>> BEGIN Selected excerpt
Paper: An effective hash based algorithm for mining association rules.
Where: ACM SIGMOD International Conference on Management of Data
When: May 1995
As its name suggests, DHP uses a hash technique that makes it very efficient for the generation of candidate itemsets, in particular for the large two-itemsets, thus greatly improving the performance bottleneck of the whole process. In addition, DHP employs effective pruning techniques to progressively reduce the transaction database size. It is however a variation of the Apriori algorithm like so many other.
 

   Partition
Authors: Ashok Savasere, Edward Omiecinski, Shamkant Navathe
Paper: An efficient algorithm for mining association rules in large databases
Where: The 21st VLDB Conference
When: 1995
The algorithm is fundamentally different from all the previous algorithms in that it reads the database at most two times to generate all significant association rules. In the first scan of the database, it generates a set of all potentially large itemsets by scanning the database once and dividing it in a number of non-overlaping partitions. This set is a superset of all frequent itemsets so it may contain itemsets that are not frequent. During the second scan, counters for each of these itemsets are set up and their actual support is measured.
 

   ECLAT - Echivalence Class Clustering and Bottom-up Lattice Traversal
Authors: Mohammed Javeed Zaki, Srinivasan Parthasarathy, Mitsunori Ogihara, Wei Li
When: 1997
Paper: New Algorithms for Fast Discovery of Assoctiation Rules
Where: The 3rd International Conference on Knowledge Discovery and Data Mining
It is the first algorithm that uses a vertical data (inverted) layout. ECLAT is very efficient for large itemsets but less efficient for small ones. The frequent itemsets are determined using simple tid-list intersections in a depth-first graph. Few other algorithm that use the same techique are presented in the same paper (MAXECLAT, CLIQUE, MAXCLIQUE, TOP-DOWN) but ECLAT remained the best known.
>> END Selected excerpt
>> BEGIN Information provided
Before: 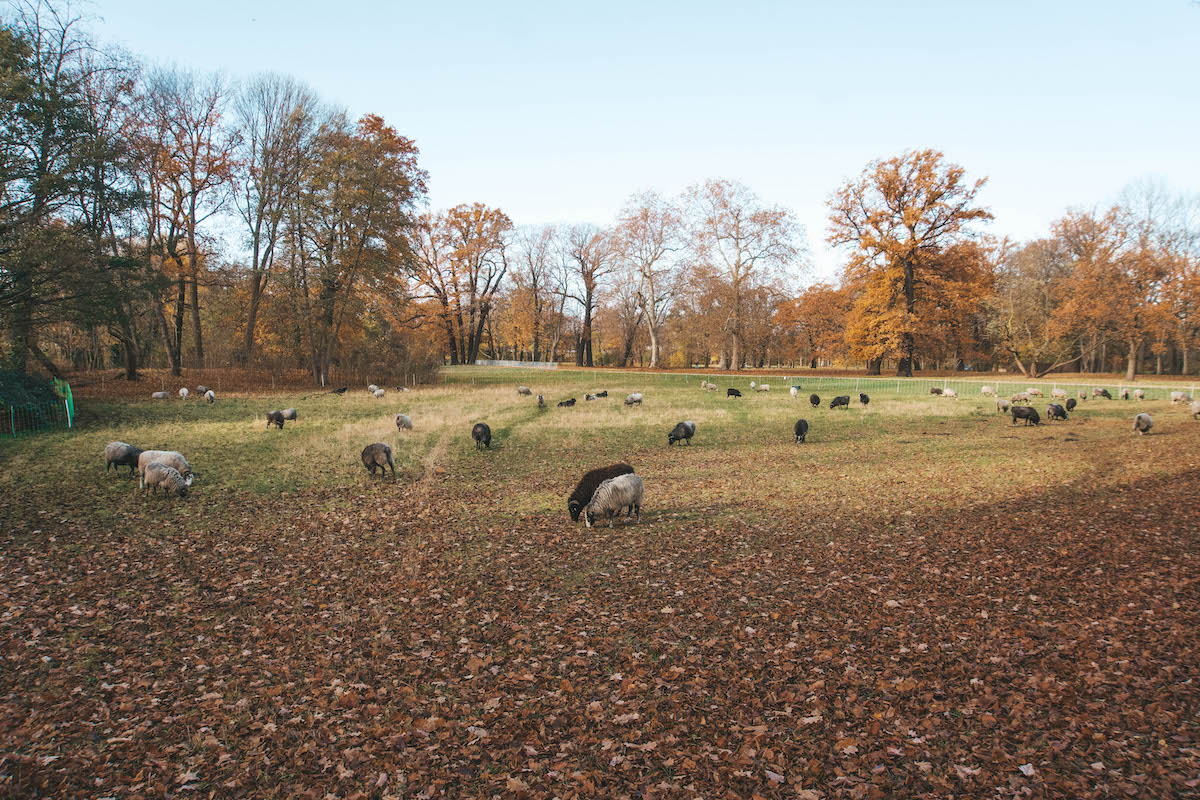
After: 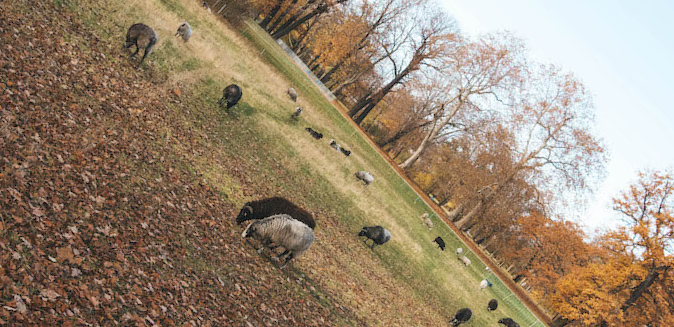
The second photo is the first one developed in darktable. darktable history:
crop and rotate: angle -44.63°, top 16.166%, right 0.778%, bottom 11.645%
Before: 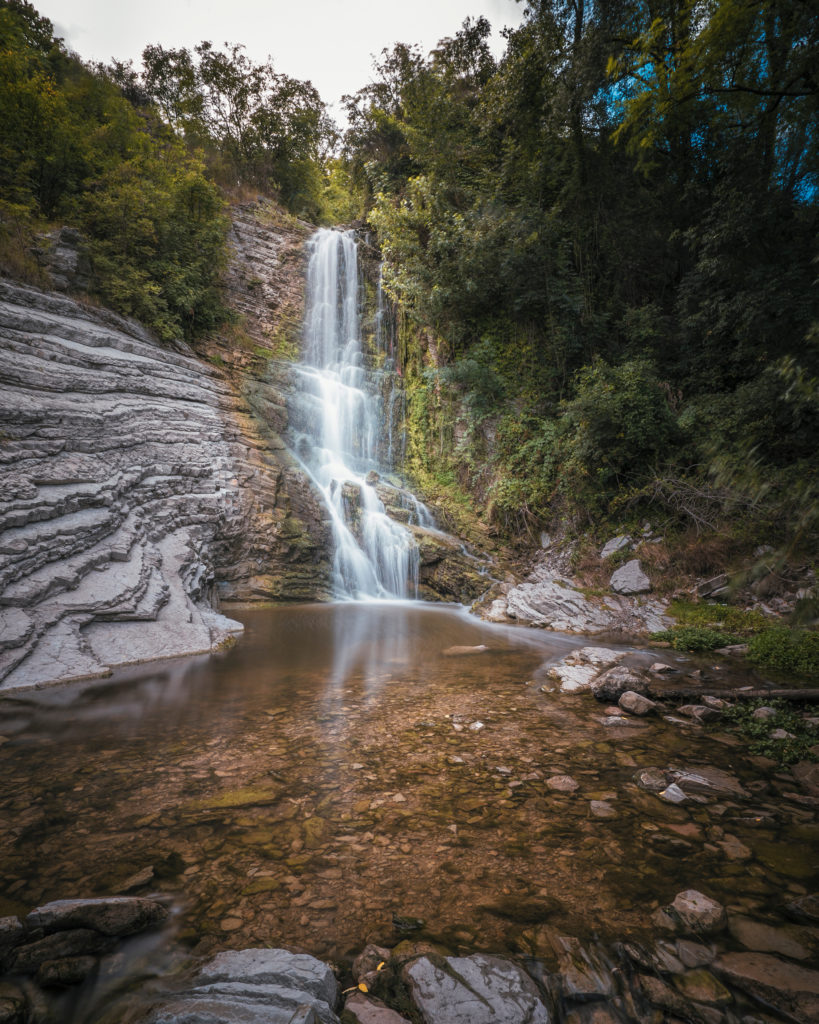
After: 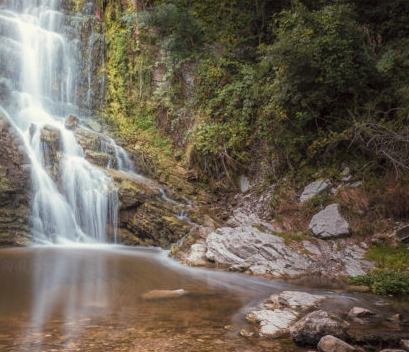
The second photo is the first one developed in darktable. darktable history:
crop: left 36.793%, top 34.806%, right 13.177%, bottom 30.796%
tone equalizer: edges refinement/feathering 500, mask exposure compensation -1.26 EV, preserve details no
color correction: highlights a* -1.03, highlights b* 4.65, shadows a* 3.67
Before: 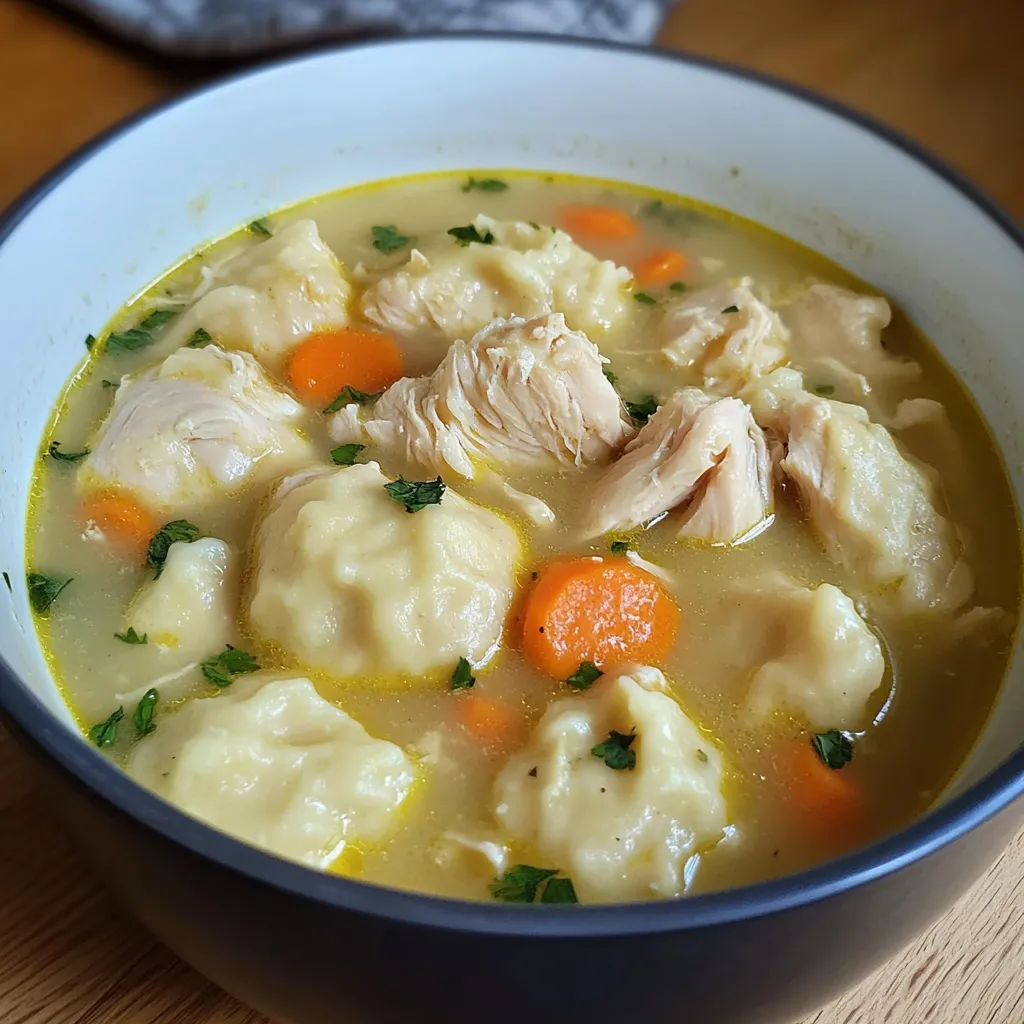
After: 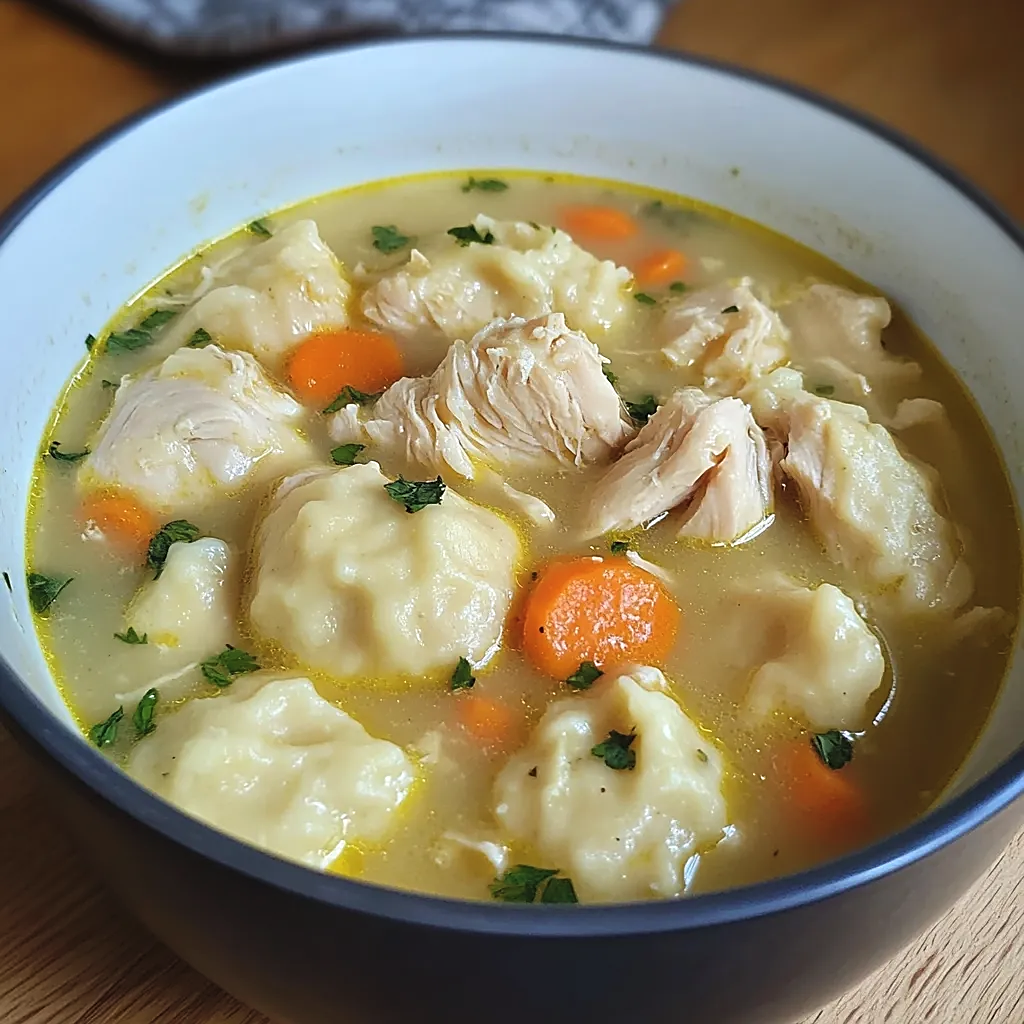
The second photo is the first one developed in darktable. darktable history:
sharpen: on, module defaults
exposure: black level correction -0.004, exposure 0.052 EV, compensate exposure bias true, compensate highlight preservation false
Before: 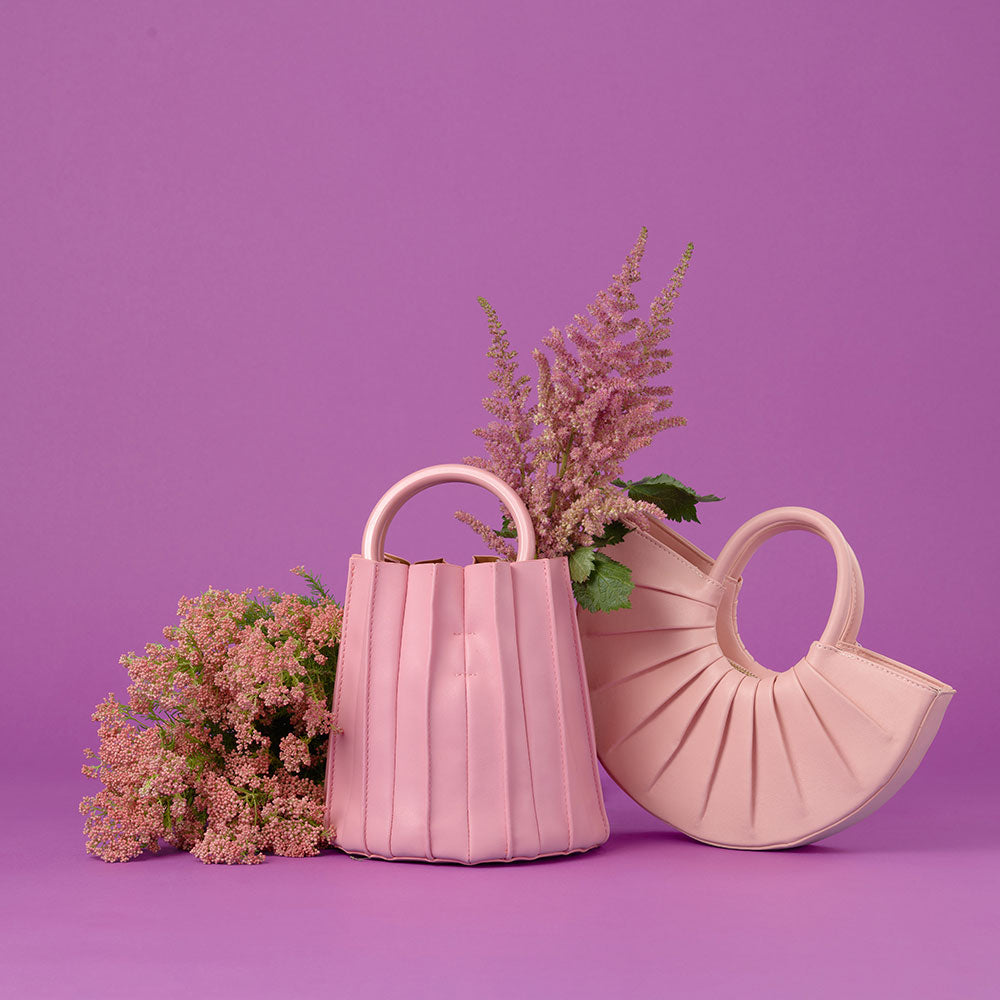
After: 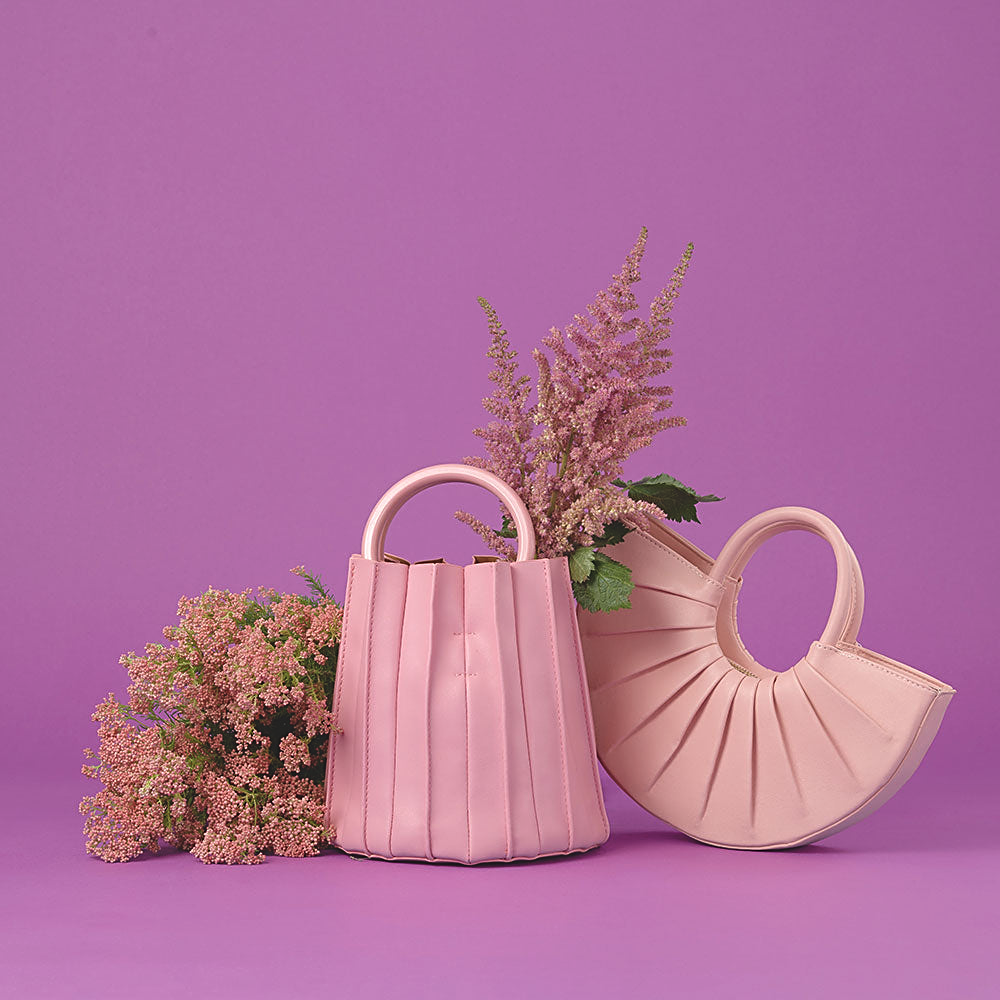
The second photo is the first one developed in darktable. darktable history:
>> END Information provided
Aim 1:
Answer these questions using the text on association-rule mining algorithms:
(a) What is the largest number of times the Partition algorithm reads the database?
(b) Which data layout does ECLAT use, as the first algorithm to do so?
(c) What does DHP progressively reduce through its pruning techniques?
Aim 2:
Continue the text on association-rule mining algorithms, starting after its final sentence about ECLAT.
The listing is not needed for any of this work.

Written answer 1:
(a) It reads the database at most two times.
(b) It uses a vertical (inverted) data layout.
(c) It reduces the size of the transaction database.

Written answer 2:
 

   FP-GROWTH
Authors: Jiawei Han, Jian Pei, Yiwen Yin
When: 2000
Paper: Mining Frequent Patterns without Candidate Generation
Where: Proceedings of the 2000 ACM SIGMOD International Conference on Management of Data, May 16-18, 2000, Dallas, Texas, USA
The Apriori algorithm has its own disadvantages that made other scholars think of new aproaches to mine frequent patterns. The 2 main downsides are the possible need of generating a huge number of candidates if the number of frequent 1-itemsets is high or if the size of the frequent pattern is big the database has to be scanned repeatedly to match the candidates and determine the support What if we find a way to mine the frequent patterns without candidate generation? This would be a big improvement over Apriori. This is what the frequent-pattern growth (FP-growth) algorithm does. It adopts a divide-and-conquer strategy and a frequent-pattern tree.
 

   TREE-PROJECTION
Authors: Ramesh C. Agarwal, Charu C. Aggarwal, V.V.V. Prasad
When: 2000
Paper: A tree projection algorithm for generation of frequent itemsets
Where: Journal of Parallel and Distributed Computing
This inovation brought by this algorithm is the use of a lexicograph tree which requires substantially less memory than a hash tree. The support of the frequent itemsets is counted by projecting the transactions onto the nodes of this tree. This improves the performance of counting the number of transactions that have frequent itemsets. The lexicograph tree is traversed in a top-down fashion.
 

   PASCAL
Authors: Y. Bastide, R. Taouil, N. Pasquier, G. Stumme, L. Lakhal
When: 2000
Paper: Mining Frequent Patterns with Counting Inference
Where: ACM SIGKDD Explorations Newsletter
The algorithm is named after the French mathematician Blaise Pascal who invented an early computing device and it is basically an optimization of the Apriori algorithm. The authors introduce the notion of key patterns and show that other frequent patterns can be infered from the key patterns without access to the database. The algorithm finds both frequent and closed sets and it is twice as fast as Close and 10 times as fast as Apriori but is only practical when the pattern length is short.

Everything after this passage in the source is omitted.